Denúncia é da Amnistia Internacional. Demolição de 83 construções clandestinas arranca este fim-de-semana.
A Amnistia Internacional-Portugal alertou esta sexta-feira que há famílias do bairro do 2.º Torrão, na Trafaria, no concelho de Almada, que estão a ser notificadas para sair das suas casas sem que haja uma proposta de realojamento.
Num comunicado hoje divulgado, a Amnistia Internacional explica que foi estipulado que hoje era a data limite para muitas famílias saírem das casas onde vivem e considera que no processo há um ausência de comunicação clara e transparente por parte da Câmara Municipal de Almada (CMA).
“A incerteza sobre o futuro, a ausência de uma comunicação clara e transparente pela Câmara Municipal de Almada e a falta de opções têm deixado estas pessoas sujeitas a grande pressão, por receio de perder a sua casa sem um sítio para onde irem”, refere a Amnistia adiantando que tem vindo a acompanhar a situação vivida no Bairro do Segundo Torrão, freguesia de Trafaria, concelho de Almada, no distrito de Setúbal.
A Amnistia Internacional explica que pediu à autarquia o acesso ao relatório que sustenta estas razões apresentadas, mas que este lhe foi negado tendo a CMA afirmado que apenas cede ao documento a “entidades públicas e oficiais”.
Tendo em conta todas as implicações em matéria de direitos humanos que esta situação envolve, a Amnistia Internacional afirma que tem trabalhado com as partes envolvidas, no sentido de fazer com que as melhores soluções sejam encontradas e implementadas, garantindo que todas as pessoas veem os seus direitos assegurados neste processo de realojamento, conforme definido pelas normas internacionais de direitos humanos sobre o direito à habitação adequada.

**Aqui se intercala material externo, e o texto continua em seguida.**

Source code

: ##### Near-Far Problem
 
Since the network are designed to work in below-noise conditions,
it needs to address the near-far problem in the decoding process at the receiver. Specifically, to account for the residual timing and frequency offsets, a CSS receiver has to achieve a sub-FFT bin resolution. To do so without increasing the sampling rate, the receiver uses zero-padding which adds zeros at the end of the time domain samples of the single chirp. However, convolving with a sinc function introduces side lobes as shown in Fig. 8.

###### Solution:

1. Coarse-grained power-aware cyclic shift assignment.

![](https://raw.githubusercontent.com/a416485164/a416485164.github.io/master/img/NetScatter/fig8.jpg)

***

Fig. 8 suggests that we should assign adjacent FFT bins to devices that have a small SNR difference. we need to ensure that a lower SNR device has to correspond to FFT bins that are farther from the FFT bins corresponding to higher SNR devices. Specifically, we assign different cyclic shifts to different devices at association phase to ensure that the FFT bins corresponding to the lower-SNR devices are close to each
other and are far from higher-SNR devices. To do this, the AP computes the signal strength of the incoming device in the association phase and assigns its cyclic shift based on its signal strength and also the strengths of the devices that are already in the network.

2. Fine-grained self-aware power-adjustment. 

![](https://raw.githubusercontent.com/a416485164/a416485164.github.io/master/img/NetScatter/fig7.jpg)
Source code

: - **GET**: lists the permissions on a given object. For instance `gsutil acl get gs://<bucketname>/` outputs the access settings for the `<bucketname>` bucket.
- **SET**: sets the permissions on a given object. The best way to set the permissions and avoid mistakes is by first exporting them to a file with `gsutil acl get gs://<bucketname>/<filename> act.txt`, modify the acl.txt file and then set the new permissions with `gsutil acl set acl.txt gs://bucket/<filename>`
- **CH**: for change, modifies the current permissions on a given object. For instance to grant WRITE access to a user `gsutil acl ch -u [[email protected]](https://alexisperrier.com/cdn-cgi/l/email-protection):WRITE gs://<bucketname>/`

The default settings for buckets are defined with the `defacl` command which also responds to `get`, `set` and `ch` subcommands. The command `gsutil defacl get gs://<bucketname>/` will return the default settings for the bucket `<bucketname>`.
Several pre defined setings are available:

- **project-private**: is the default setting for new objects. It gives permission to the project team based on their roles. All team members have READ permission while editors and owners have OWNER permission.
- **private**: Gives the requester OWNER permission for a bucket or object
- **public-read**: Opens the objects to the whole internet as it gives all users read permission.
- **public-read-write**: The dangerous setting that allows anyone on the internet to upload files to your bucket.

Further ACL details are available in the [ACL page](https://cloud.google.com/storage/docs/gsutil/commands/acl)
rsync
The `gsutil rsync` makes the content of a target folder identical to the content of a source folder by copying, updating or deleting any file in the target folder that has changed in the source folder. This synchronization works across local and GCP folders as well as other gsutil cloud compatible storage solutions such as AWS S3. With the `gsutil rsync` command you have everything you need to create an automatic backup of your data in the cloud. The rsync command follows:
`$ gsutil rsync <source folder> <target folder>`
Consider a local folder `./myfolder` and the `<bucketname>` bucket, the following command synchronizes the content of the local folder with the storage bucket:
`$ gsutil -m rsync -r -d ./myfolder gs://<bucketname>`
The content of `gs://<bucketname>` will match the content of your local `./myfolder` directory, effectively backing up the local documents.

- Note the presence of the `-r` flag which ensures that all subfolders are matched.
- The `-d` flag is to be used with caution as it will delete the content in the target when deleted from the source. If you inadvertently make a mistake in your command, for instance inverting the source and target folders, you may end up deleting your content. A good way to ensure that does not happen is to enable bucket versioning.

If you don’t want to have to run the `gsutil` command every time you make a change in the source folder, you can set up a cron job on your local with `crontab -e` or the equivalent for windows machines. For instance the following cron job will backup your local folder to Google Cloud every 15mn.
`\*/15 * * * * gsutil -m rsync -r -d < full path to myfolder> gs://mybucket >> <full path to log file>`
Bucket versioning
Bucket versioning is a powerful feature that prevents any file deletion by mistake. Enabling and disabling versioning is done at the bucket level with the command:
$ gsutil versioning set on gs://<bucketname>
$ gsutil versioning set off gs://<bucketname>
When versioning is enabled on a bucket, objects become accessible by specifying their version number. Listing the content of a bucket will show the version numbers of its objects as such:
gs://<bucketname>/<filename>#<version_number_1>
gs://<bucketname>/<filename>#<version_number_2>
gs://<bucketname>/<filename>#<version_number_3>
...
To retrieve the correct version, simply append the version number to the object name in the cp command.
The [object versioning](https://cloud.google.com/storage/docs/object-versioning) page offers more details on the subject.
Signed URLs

Numa primeira visita ao bairro, a 29 de junho, a organização alertou a comunidade para os seus direitos e para as obrigações que as autoridades locais e outros representantes do Estado detêm na prevenção de desalojamentos forçados, partilhando o seu “guia para a prevenção de desalojamentos forçados”.
Presentes na reunião, estavam os representantes de várias famílias visadas, que relataram à Amnistia Internacional como lhes tinha sido transmitido o plano de realojamento provisório, com duração prevista de três anos, partilhando os seus receios quanto ao mesmo.
Já em setembro, a organização voltou ao Bairro do Segundo Torrão para verificar como estava a decorrer o avanço de todo o processo.
“Não se pode pensar na habitação individualmente, porque ela interliga-se a outras dimensões da vida das famílias. Pensar numa solução de habitação é ter em conta a dignidade, a estabilidade e o normal acesso ao meio de sustento das famílias, assim como o acesso à educação das suas crianças e jovens”, referiu o diretor executivo da Amnistia Internacional – Portugal, Pedro A. Neto.
Segundo a organização, pela complexidade de toda a mudança, os moradores do 2.º Torrão permanecem com preocupações que carecem de resposta por parte da CMA até hoje, tendo as pessoas revelado que o critério de escolha das casas a demolir foi o que mais gerou dúvidas que persistem entre a comunidade.
“Alguns moradores afirmaram existir casas em cima da vala que não foram notificadas pela CMA e estão excluídas do processo de realojamento, apesar de apresentarem igual risco de desabamento e se encontrarem no mesmo perímetro de casas notificadas. Por outro lado, existem casas fora do perímetro da vala a serem consideradas e ainda famílias que receberam notas de despejo, mas que não foram posteriormente incluídas no plano de realojamento”, explica a Amnistia Internacional adiantando que em pelo menos um dos casos, moradores notificados pela CMA e moradores que não o foram, pertenciam à mesma família e as suas casas tinham paredes comuns.
Segundo Pedro Neto, a Câmara Municipal de Almada “em vez de contar com a sociedade civil e com a comunidade para resolver os problemas locais e ouvir a população a quem serve, parece estar a antagonizar a própria sociedade civil acusando-a de ser na população causa de desespero e drama para as famílias”.
No entanto, adianta o responsável, o desespero e o drama que vivem estas famílias é causado – de acordo com os testemunhos das famílias que ouvimos – pela pouca clareza, esclarecimento, proximidade, e até por um discurso por vezes intimidatório da Câmara Municipal junto da população a quem serve”, salienta Pedro A. Neto.
O 2.º Torrão, na freguesia da Trafaria, é um bairro precário do concelho de Almada, distrito de Setúbal, com mais de três mil pessoas, que há cerca de 40 anos se começou a formar ilegalmente, uma condição que se mantém, assim como as carências habitacionais, a falta de luz, de esgotos ou de limpeza nas ruas.